### Material provided:

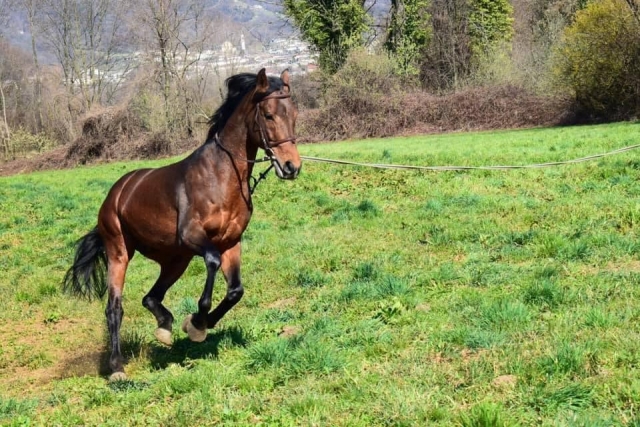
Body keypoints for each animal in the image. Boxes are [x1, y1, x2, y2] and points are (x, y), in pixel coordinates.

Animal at [63, 69, 301, 381]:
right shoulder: (193, 237)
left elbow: (235, 291)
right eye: (269, 115)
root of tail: (117, 192)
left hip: (175, 260)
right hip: (120, 253)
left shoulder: (231, 242)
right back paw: (117, 368)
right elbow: (211, 263)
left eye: (294, 113)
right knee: (114, 308)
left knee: (151, 297)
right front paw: (197, 323)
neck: (220, 176)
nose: (291, 166)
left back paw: (165, 328)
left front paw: (197, 326)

### Your goal:
In the copy, no pictures should appear; the records themselves must be repeated exactly.

### Answer space:
Body keypoints for each animal in the image. Boxes are [x1, y1, x2, y2] and points are (x, y), in pixel coordinates.

Animal at [63, 69, 301, 381]:
right shoulder: (193, 237)
left elbow: (235, 291)
right eye: (269, 115)
root of tail: (117, 192)
left hip: (175, 260)
right hip: (120, 253)
left shoulder: (231, 242)
right back paw: (117, 368)
right elbow: (211, 263)
left eye: (294, 113)
right knee: (114, 308)
left knee: (151, 297)
right front paw: (197, 323)
neck: (220, 176)
nose: (291, 166)
left back paw: (165, 328)
left front paw: (197, 326)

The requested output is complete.